While the bacon is starting to cook, start slicing up the mushrooms, onions and garlic. I love these mushrooms. They are so meaty tasting.
What could be wrong with these ingredients on some meat?
Get your flour ready for the meat. I have some cake tins that are old just for this. Add the Lemon Pepper Seasoning and the Seasoning Salt to the flour.
The bacon is half way cooked so its a good time to add the onions and mushrooms. Keep on medium high heat. Dont judge my old stove. It's a dinosaur! Dont salt and pepper until the mushrooms start browning. But make sure you salt and pepper.
Get the pan ready for the meat. Heat the oil and butter over medium high heat. The mushrooms will go fast.
Dredge the meat in the flour and then place in the hot oil.

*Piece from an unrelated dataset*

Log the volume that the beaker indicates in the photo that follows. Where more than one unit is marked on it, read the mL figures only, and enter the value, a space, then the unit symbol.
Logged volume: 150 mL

Dont flip until nice and crusty.
The Mushrooms should have the perfect amount of color so add the garlic
Let cook to get the rawness out of the garlic. This is where The Fireman and I have to be careful. Hunger takes over and picking at the pan occurs. The mushrooms need to be checked to see if there is enough salt and pepper. Once garlic is cooked, add the Marsala and Worcestershire sauce. I dont measure so a little extra Marsala may end up in the pan.
Let simmer until just about all the liquid reduces down and the mushrooms absorb all the sauce.
Serve! Of course the mushrooms go on top of the steak, but somehow extra from the pan ends up on my potatoes too.